Le parole che non mi hai detto, per mesi e anni, sono ciao, acqua e cane. Quelle che invece hai pronunciato con tempestività inspiegabile (all’inizio in modo incerto e quasi incomprensibile, e poi via via più distintamente) sono incastrato, dentifricio, computer, liberato.
Le parole che ancora non dici, e che non dirai mai, sono bua e è-cacca, botte e baubau. Quelle che formuli con maggiore trasporto, senza dubbio, sono luna! e maaaare, graaande (e quando le dici ti riconosco, figlio col naso per aria e tanta voglia di immenso).
Quella che ripeti più spesso, non credo di sbagliarmi, camion!. Quella che storpi in modo più eclatante, e chissà se Freud avrebbe qualcosa da dire in proposito, è A-a (che poi sarebbe Flavia, ribatezzata da te nel modo in cui gli hawaiani chiamavano la lava che brucia forte sotto i piedi), nelle sue infinte varianti (naso A-a, A-a è caduta!, A-a tutto in bocca, A-a dormendo, A-a, èmmmio!!!).
La parola che non mi hai detto praticamente mai è sì, sostituita al massimo da un cenno appena abbozzato del capo. Qui vanno forte i no, anche in questo ti scopro decisamente mio figlio, e tant’è.
Le parole che hai detto presto, guarda un po’, sono mamma, biscotto, frutta e pizza (pizzapizzapizzapizzapizza).
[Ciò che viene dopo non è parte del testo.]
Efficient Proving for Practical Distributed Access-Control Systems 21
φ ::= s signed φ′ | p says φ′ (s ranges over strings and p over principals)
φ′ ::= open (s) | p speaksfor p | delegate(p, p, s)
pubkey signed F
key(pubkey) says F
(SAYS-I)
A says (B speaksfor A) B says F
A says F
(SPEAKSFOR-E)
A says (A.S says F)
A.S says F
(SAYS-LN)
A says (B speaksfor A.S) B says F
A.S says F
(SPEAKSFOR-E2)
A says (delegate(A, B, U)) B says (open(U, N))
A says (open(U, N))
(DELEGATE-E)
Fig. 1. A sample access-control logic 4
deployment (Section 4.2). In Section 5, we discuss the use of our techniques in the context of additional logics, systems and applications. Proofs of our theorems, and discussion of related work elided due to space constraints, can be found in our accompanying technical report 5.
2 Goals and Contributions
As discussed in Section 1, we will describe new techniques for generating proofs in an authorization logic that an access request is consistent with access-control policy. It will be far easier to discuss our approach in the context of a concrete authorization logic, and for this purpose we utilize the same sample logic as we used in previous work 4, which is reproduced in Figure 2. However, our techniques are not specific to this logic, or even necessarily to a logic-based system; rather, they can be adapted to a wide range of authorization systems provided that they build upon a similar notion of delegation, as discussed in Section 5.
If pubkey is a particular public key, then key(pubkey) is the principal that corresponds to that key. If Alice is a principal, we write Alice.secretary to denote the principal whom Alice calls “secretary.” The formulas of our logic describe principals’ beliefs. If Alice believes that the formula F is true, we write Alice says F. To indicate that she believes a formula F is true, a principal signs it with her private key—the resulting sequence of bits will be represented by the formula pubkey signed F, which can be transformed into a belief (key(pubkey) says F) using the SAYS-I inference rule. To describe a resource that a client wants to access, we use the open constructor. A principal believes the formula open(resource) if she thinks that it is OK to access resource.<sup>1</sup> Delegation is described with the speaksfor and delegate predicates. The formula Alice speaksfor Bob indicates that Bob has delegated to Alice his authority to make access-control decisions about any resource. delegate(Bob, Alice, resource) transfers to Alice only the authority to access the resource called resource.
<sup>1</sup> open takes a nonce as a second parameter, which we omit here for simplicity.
Poi hai imparato a dire pane, ciuccio e papà (che però è stato papa per molto tempo, deve piacerti Francesco e in fondo ne hai molte ragioni), esaurendo il quadro delle tue necessità primarie.
Quella che non capisco mai è bere, quella evocata a lungo, intesa e fraintesa in ogni tua precoce lallazione, ovviamente è nonna, insieme a tutte le sue varianti.
La parola che più ti fa uomo è aiuta, che borbotti quando, nonostante la tua ostinazione, non sei in grado di cavartela da solo. Quella che mi strappa sempre un sorriso è aereo, sei uno zingaro figlio di zingari e non potrei davvero desiderare di meglio. La parola che hai riservato a lungo a tuo padre, in-braccio. A lui che ti tiene e ti sostiene, che ha spostato il suo baricentro per sorreggerti e trasportarti nel mondo, come ho fatto io da quando ti avevo nel ventre.
La parola che più mi commuove, e sono certa che mi capirai, è mammatua, mutuata identica da certe formule che uso quando mi scappa di parlarti di me in terza persona. Tu, incapace ancora di declinare un possessivo, la invochi come un mantra, specie quando sei stanco o triste, o quando l’ora è tarda e hai voglia di dormire. Mammatua, mammatua.
Mamma tua è qui, figlio mio. Ora e sempre, nei secoli dei secoli. Finché tu la chiamerai, a gran voce o nel silenzio più muto, mamma tua è qui.